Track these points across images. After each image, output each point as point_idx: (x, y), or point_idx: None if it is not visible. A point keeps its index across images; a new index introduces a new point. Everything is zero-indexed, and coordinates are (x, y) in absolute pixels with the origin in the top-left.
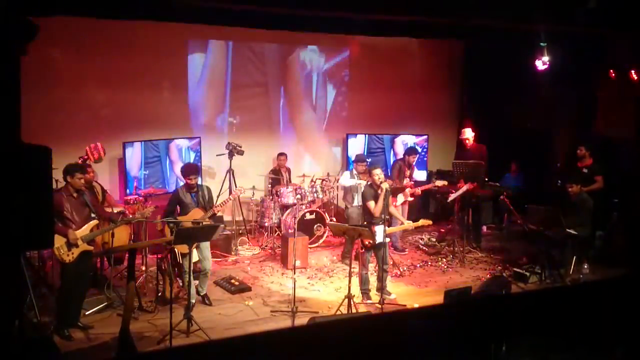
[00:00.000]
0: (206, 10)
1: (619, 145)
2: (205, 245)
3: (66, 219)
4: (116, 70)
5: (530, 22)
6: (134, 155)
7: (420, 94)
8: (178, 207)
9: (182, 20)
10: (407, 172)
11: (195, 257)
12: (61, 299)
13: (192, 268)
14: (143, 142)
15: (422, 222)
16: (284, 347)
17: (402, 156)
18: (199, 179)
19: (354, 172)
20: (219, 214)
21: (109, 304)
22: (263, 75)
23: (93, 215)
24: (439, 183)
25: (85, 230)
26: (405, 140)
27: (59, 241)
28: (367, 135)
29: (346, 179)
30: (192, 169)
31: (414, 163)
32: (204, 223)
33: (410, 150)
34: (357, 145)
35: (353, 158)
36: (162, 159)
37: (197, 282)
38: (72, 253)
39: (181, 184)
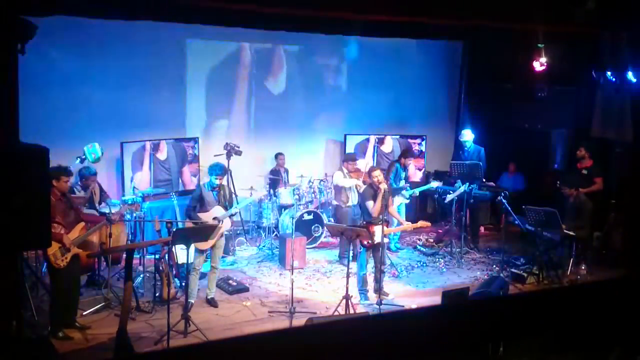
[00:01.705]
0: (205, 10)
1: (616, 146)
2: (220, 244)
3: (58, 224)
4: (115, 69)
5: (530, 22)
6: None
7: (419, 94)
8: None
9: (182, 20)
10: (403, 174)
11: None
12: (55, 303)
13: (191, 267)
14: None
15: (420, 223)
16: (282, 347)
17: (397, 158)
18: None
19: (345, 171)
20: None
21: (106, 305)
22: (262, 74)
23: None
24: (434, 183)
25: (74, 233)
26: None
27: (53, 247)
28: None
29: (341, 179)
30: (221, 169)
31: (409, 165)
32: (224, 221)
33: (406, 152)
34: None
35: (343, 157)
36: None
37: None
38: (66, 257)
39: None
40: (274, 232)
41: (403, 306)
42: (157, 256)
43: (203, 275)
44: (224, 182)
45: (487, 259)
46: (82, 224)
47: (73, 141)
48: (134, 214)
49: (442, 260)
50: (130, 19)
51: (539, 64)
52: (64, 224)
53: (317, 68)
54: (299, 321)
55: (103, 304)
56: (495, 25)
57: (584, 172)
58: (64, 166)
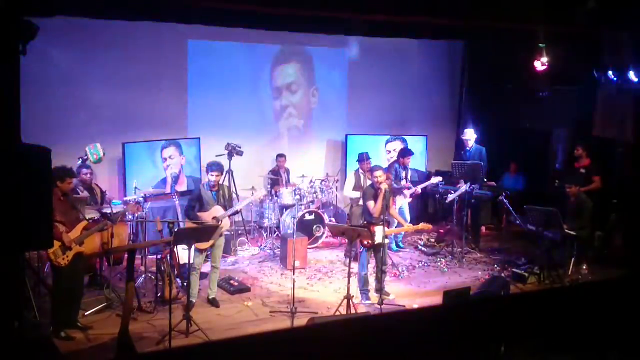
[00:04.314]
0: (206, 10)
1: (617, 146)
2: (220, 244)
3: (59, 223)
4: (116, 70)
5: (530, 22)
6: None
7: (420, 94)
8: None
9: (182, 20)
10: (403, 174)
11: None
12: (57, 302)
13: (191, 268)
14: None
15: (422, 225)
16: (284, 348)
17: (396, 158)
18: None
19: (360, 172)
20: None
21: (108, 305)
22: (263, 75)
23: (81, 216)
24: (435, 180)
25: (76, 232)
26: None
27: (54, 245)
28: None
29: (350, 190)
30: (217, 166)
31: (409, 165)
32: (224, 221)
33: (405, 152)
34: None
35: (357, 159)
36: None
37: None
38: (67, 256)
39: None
☆ ☆ ☆ ☆ ☆ ☆ ☆
• _Directions for this task_: Text only, no pictures: copy every entry exactly.

• _Expected answer_:
Track these points across images. After each image, output each point as point_idx: (x, y), or point_idx: None if it is not visible. A point keeps its index across images; a new index introduces a new point. Everything is zero-indexed, and coordinates are (x, y) in absolute pixels with the origin in the top-left.
[00:00.000]
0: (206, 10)
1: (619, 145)
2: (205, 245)
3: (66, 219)
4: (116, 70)
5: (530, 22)
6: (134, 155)
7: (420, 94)
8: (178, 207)
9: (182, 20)
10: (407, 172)
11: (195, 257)
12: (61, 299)
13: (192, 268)
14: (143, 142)
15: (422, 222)
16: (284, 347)
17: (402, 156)
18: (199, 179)
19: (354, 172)
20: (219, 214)
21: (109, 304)
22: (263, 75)
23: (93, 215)
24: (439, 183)
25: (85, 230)
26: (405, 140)
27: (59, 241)
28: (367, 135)
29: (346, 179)
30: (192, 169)
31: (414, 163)
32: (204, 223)
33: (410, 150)
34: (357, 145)
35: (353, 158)
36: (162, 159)
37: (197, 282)
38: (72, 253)
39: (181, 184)
[00:01.705]
0: (205, 10)
1: (616, 146)
2: (220, 244)
3: (58, 224)
4: (115, 69)
5: (530, 22)
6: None
7: (419, 94)
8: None
9: (182, 20)
10: (403, 174)
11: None
12: (55, 303)
13: (191, 267)
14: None
15: (420, 223)
16: (282, 347)
17: (397, 158)
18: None
19: (345, 171)
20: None
21: (106, 305)
22: (262, 74)
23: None
24: (434, 183)
25: (74, 233)
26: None
27: (53, 247)
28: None
29: (341, 179)
30: (221, 169)
31: (409, 165)
32: (224, 221)
33: (406, 152)
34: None
35: (343, 157)
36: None
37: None
38: (66, 257)
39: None
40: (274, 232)
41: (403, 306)
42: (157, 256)
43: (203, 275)
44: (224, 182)
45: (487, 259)
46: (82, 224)
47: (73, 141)
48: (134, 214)
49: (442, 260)
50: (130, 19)
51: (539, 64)
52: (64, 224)
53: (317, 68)
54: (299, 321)
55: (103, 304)
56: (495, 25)
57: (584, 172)
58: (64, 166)
[00:04.314]
0: (206, 10)
1: (617, 146)
2: (220, 244)
3: (59, 223)
4: (116, 70)
5: (530, 22)
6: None
7: (420, 94)
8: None
9: (182, 20)
10: (403, 174)
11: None
12: (57, 302)
13: (191, 268)
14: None
15: (422, 225)
16: (284, 348)
17: (396, 158)
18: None
19: (360, 172)
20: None
21: (108, 305)
22: (263, 75)
23: (81, 216)
24: (435, 180)
25: (76, 232)
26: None
27: (54, 245)
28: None
29: (350, 190)
30: (217, 166)
31: (409, 165)
32: (224, 221)
33: (405, 152)
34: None
35: (357, 159)
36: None
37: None
38: (67, 256)
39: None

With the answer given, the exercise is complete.